Washington Performing Arts Announces Winners of Feder String Competition
The 50th annual competition, held entirely online this year due to the pandemic, welcomed a record 146 participants from Washington, D.C., Virginia, and Maryland
The Joseph and Goldie Feder Memorial String Competition, established by Goldie Feder in honor of her late husband, is open to violin, viola, cello, and double bass students in grades K-12 in the Washington, D.C. area. The competition’s goal is to help participants gain performance and competition exposure, as well as experience interpreting new works.
This year, the Washington Performing arts commissioned pieces by highly-regarded American composers Jessica Meyer and Daniel Bernard Roumain (DBR) for the competition’s 50th anniversary.
The full list of first prize and scholarship winners include:
Violin: Ari Han (Advanced), Yixuan Li (Intermediate), Raymond Lim (Aspiring), Wakana Hatta (Beginner)
Viola: Zoey Ma (Advanced), Emma Zou (Intermediate), James Eibner-Gebhardt (Aspiring)
Cello: Nicole Fang (Advanced), Emmanuel Liu (Intermediate), Jonathan Shin (Aspiring), Olivia Kim (Beginner)

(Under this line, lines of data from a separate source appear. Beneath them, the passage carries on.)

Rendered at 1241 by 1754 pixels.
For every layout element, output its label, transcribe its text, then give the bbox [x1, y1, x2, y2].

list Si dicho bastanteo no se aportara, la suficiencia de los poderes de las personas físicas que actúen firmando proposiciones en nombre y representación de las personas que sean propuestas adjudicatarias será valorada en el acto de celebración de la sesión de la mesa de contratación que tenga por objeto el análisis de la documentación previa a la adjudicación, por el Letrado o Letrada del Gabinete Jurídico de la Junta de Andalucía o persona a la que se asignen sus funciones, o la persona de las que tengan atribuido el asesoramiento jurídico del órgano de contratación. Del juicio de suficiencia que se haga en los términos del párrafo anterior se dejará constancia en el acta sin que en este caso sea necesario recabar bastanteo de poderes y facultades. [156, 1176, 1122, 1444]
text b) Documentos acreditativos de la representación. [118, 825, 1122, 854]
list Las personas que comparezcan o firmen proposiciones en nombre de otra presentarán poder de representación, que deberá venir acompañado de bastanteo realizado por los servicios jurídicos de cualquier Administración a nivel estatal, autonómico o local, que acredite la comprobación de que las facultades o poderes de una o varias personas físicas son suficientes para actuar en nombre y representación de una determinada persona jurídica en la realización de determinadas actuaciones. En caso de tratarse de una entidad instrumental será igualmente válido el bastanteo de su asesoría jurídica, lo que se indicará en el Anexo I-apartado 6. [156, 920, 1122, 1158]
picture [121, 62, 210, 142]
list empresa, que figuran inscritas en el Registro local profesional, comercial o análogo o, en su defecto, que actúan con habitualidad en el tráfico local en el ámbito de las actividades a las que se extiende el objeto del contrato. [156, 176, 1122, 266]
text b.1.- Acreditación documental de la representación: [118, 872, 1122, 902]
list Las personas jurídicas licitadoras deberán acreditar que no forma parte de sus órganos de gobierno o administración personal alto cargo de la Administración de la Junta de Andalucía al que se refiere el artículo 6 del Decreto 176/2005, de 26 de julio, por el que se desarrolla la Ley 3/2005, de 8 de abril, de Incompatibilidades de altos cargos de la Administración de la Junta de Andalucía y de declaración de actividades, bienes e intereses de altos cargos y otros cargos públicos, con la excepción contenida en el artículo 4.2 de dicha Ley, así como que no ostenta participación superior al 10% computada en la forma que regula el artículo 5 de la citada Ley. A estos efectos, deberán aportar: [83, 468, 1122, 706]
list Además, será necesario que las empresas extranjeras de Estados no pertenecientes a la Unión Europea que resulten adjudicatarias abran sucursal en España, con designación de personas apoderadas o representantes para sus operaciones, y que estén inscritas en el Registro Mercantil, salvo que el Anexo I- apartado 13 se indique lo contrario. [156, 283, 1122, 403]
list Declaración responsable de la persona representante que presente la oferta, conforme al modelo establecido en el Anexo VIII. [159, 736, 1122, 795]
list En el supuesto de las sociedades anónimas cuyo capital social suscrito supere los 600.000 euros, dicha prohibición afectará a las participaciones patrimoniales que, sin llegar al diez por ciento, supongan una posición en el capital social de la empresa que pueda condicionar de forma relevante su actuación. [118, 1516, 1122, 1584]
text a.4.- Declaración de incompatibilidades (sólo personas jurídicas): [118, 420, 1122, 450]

Double Bass: Anderson Bernal
Washington Performing Arts Scholarship: Emmanuel Liu, Jonathan Shin
Goldie B. Feder Award: Runa Matsushita
Washington Performing Arts Women’s Committee Award: Nicole Fang
Misbin Family Memorial Award: Yixuan Li, Raymond Lim, Wakana Hatta, Anna Lee, Joshua Thrush, Olivia Kim
Misbin Family New Talent Award: Eunice Park
Tutorial Award: Zoey Ma, Anderson Bernal
“It’s inspiring to hear these young musicians and witness the level of talent and dedication that they bring to mastering their instruments,” Washington Performing Arts Director of Education and Community Engagement Michelle Hoffman said. “It is our goal that the Feder Competition teaches students valuable lessons about themselves and about the role they can play in advancing music in their schools and communities.”
Students select repertoire from a list arranged by instrument and level, and each of the competition’s 33 finalists learned and premiered a newly commissioned work by either Meyer or DBR. Meyer, a Grammy Award-winning composer, wrote viola works including “Farewell Song” and “Tempest.” DBR, a composer whom New York Times has lauded as “about as omnivorous as a contemporary artist gets,” composed pieces dedicated to victims of hate crimes or violence — including one in honor of George Floyd, who was murdered by police last year.
Winners received monetary prizes and support for private lessons, summer festivals, and pre-college music programs. Monetary prizes ranged from $25 to $350, and scholarships toward tuition for music education programs ranged from $600 to $1,500. Further, the competition helps connect students in need with instrument loan programs.